Destaca a informação prestada pela divisão de repressão a crimes cibernéticos da Polícia Federal, que indicou que o Telegram “está em franca ascensão (o que reforça ainda mais a necessidade de aplicação da legislação pátria, em especial do Marco Civil da Internet – lei 12.965/14 e seu art. 11), ao tempo em que sabidamente as autoridades brasileiras seguem sendo solenemente ignoradas pela empresa titular do serviço”.
Por outo lado, a Polícia Federal destacou a gravidade da situação da referida plataforma, usada reiteradamente para o cometimento de outros crimes, conforme a seguinte informação elaborada pelo seu SERCOPI - Serviço de Repressão a Crimes de Ódio e Pornografia Infantil:
“Dentre os aplicativos de mensageria mais usados pelos abusadores sexuais de crianças, por exemplo, está o Telegram. Esses criminosos se utilizam de forma individual e, principalmente, por meio de grupos (cibernéticos) para cometerem crimes gravíssimos contra crianças e adolescentes. A plataforma está sendo utilizada com a finalidade de adquirir imagens de abuso sexual infantil, bem como para realizar a difusão dessas imagens (fotos e vídeos). Muitos desses indivíduos, que têm se unido em grupos com centenas de pessoas de vários locais do Brasil e do mundo, vendem e compartilham imagens de condutas gravíssimas relacionadas a estupro de vulnerável. Ademais, há grupos destinados especificamente para produtores desse tipo de material delitivo, ocasião em que crianças estão em situação atual de extrema violência.
Não bastasse isso, o ministro apontou diversas situações em que o Telegram, não só no Brasil, desrespeitou legislações e ordens judiciais, enfatizando, dentre outros pontos, o seguinte:
A plataforma Telegram, em todas essas oportunidades, deixou de atender ao comando judicial, em total desprezo à justiça brasileira.
O desrespeito à legislação brasileira e o reiterado descumprimentode inúmeras decisões judiciais pelo Telegram – empresa que opera no território brasileiro, sem indicar seu representante – inclusive emanadas do STF – é circunstância completamente incompatível com a ordem constitucional vigente, além de contrariar expressamente dispositivo legal (art. 10, §, da lei 12.965/14).
Dessa maneira, estão presentes os requisitos necessários para a decretação da suspensão temporária das atividades do Telegram, até que haja o efetivo e integral cumprimento das decisões judiciais, nos termos destinados aos demais serviços de aplicações na internet, conforme o art. 12, III, do marco civil da internet.

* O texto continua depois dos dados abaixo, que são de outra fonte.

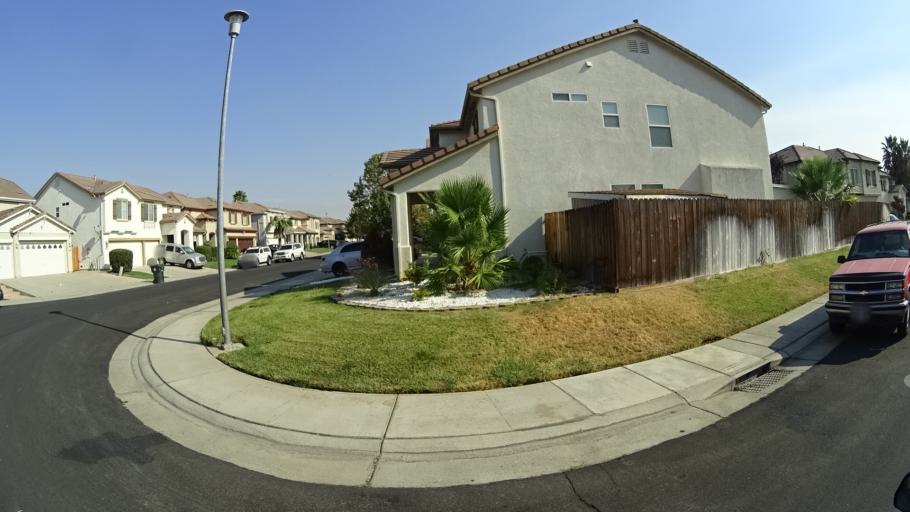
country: US
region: California
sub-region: Sacramento County
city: Laguna
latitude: 38.3867
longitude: -121.4355
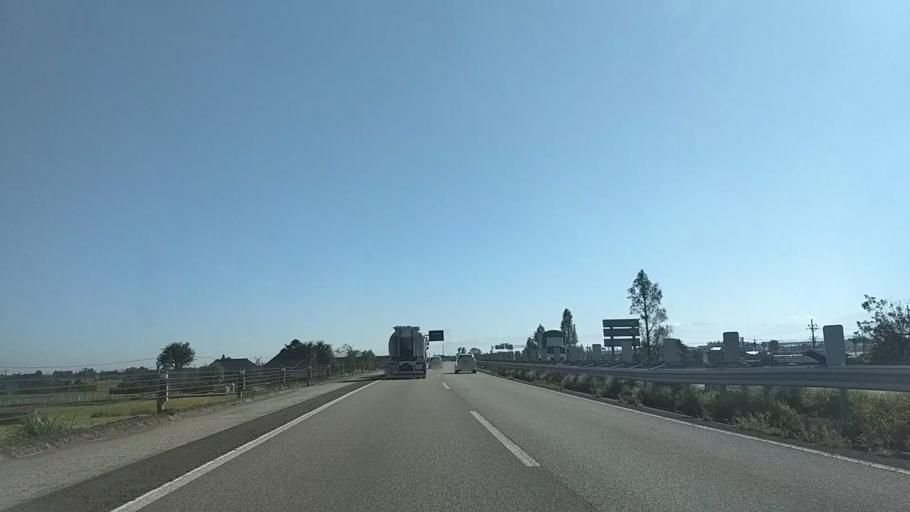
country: JP
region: Toyama
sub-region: Oyabe Shi
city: Oyabe
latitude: 36.6315
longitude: 136.8895
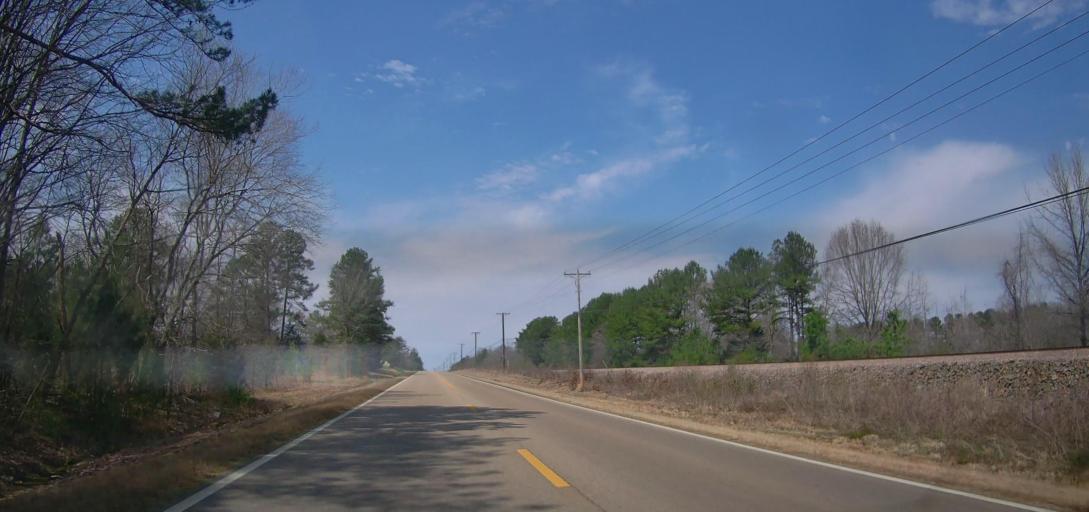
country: US
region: Mississippi
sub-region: Union County
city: New Albany
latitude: 34.5268
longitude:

Em suma, temos as seguintes circunstâncias: O Brasil, como Estado soberano, que pode impor a obediência e cumprimento das leis no seu território; há legislação expressamente positivada que impõe obrigações a serem observadas por empresas (nacionais ou estrangeiras) que prestem serviços de comunicação por aplicações, sob pena de suspensão ou proibição do exercício das atividades; e, por fim, uma empresa, sem representação formal no Brasil, que deliberada e reiteradamente tem descumprido a legislação e as ordens judiciais brasileiras. Diante disso, o que os críticos esperavam? Que uma empresa se sobrepusesse à legislação nacional? Que o Brasil se curvasse aos interesses e vontades dessa empresa? Se você, leitor, tiver condutas parecidas com as do Telegram, certamente sofrerá penalidades em decorrência disso. Logo, o mesmo deve valer para a referida empresa.
Em vista do exposto, pode-se dizer que, gostem ou não, o STF tem base fática, legal e probatória para determinar a suspensão do Telegram no Brasil!